Although the exact causes of Parkinson’s are not
yet fully understood, scientists believe the accumulation of metal trace elements, such as manganese and iron, could play a role in its onset. At low concentrations, these elements are crucial for cell growth and physiological functions; indeed, they are important for all growth and healthy workings of the body. But at high levels, they become toxic, and have been associated with several neurodegenerative disorders, including Parkinson’s.
Nicotine, a potent stimulant originally found in plants that activates the nicotinic acetylcholine receptor (nAChR) in the brain, has been shown to protect dopaminergic neurons from damage caused by different types of toxins. However, no study had addressed possible neuroprotective effects of nicotine against specific metal trace elements.
The new study from Howard University College of Medicine examined the effects of nicotine on toxic manganese and iron elements in a neuroblastoma cell line (SH-SY5Y), a standard in vitro model to study Parkinson’s disease cells, due to their dopaminergic activity.

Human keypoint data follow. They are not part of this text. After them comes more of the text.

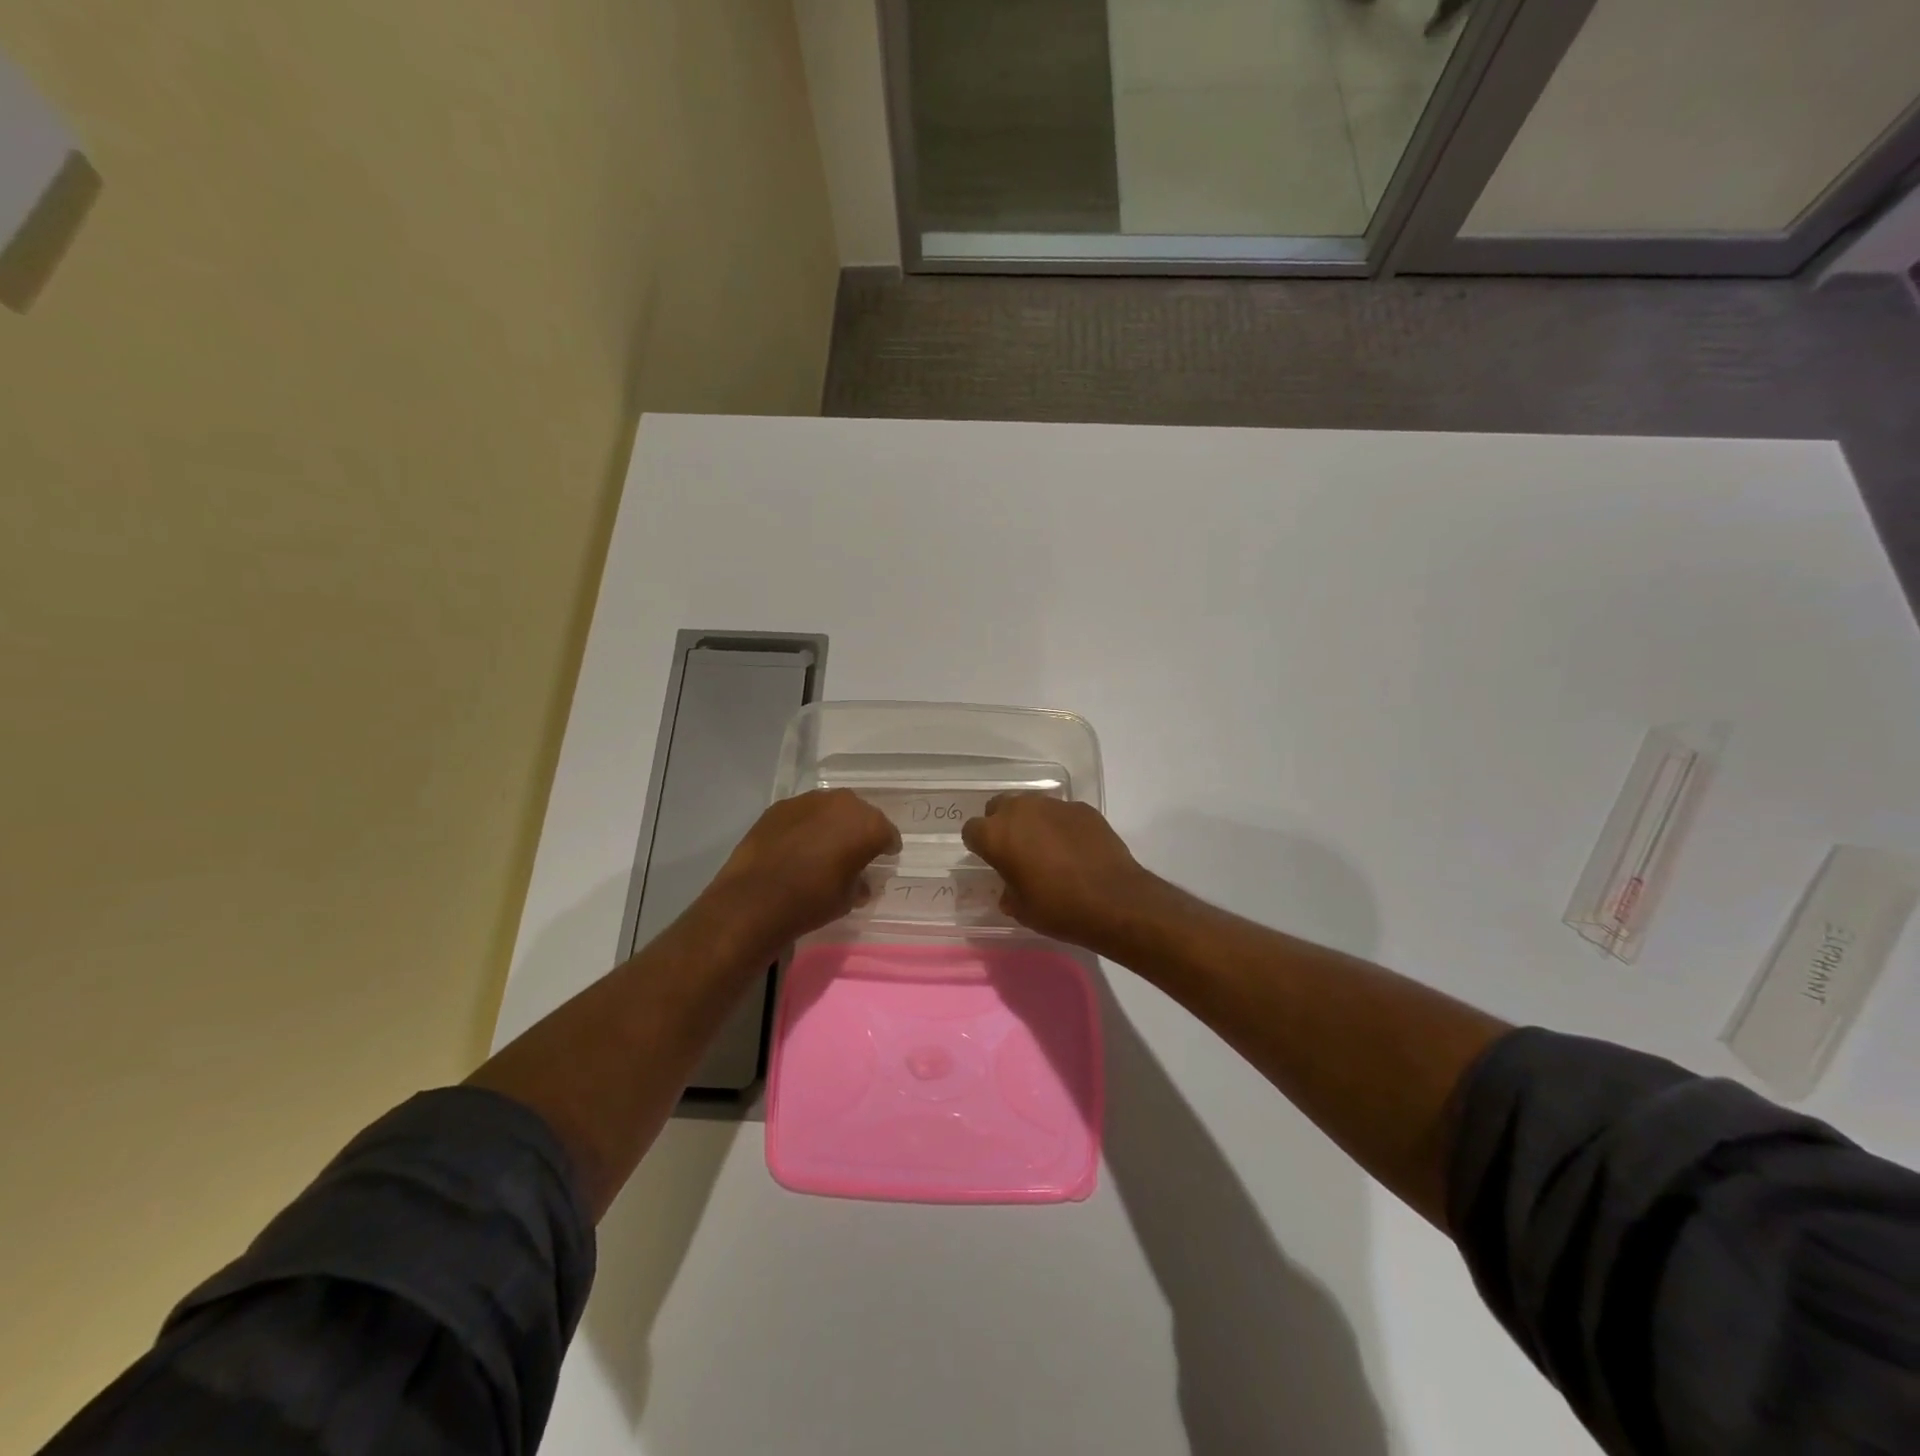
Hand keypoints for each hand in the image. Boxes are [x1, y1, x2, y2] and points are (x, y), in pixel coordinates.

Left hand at [703, 789, 899, 949]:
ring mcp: (809, 800)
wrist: (755, 899)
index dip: (886, 848)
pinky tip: (796, 846)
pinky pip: (803, 813)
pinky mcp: (780, 806)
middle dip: (859, 831)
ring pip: (830, 809)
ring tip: (822, 847)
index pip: (888, 834)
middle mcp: (843, 803)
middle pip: (860, 814)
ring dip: (831, 824)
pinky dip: (805, 825)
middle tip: (853, 852)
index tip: (882, 860)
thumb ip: (860, 883)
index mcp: (868, 825)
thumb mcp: (848, 899)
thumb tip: (860, 880)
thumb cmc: (812, 901)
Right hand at [961, 793, 1159, 949]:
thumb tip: (1010, 888)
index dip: (979, 846)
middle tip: (1015, 851)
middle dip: (1002, 825)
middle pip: (999, 807)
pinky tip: (1074, 848)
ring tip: (1046, 849)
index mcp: (997, 835)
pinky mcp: (1081, 808)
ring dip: (1031, 822)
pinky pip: (1060, 813)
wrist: (1114, 900)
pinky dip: (1060, 826)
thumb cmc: (1058, 908)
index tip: (991, 861)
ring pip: (1031, 806)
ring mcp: (1054, 805)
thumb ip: (1007, 890)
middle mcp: (1021, 810)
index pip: (972, 830)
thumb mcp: (1021, 909)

When researchers exposed SH-SY5Y cells to high concentrations of manganese or iron for a day, toxicity levels increased by 30% and 35%, respectively. Pretreatment with nicotine was seen to completely prevent these toxic effects.
As expected, nicotine’s neuroprotective properties against toxic trace elements were lost when researchers used different types of nicotinic receptor antagonists (molecules that block the activity of nAChRs). This was true for “dihydro-beta erythroidine (DHBE), a selective alpha4-beta2 subtype antagonist and methyllycaconitine (MLA), a selective alpha7 antagonist,” the study noted.
“In summary, the results of this study provide evidence for neuroprotective effects of nicotine against toxicity induced by Mn [manganese] or Fe [iron] in a cellular model of PD [Parkinson’s disease],” the researchers wrote.
“Moreover, both high and low affinity nicotinic receptors (i.e., alpha4-beta2 and alpha7 subtypes) appear to mediate the effects of nicotine. Thus, utility of nicotine or nicotinic agonists in trace element-induced Parkinson-like syndrome may be suggested,” they concluded.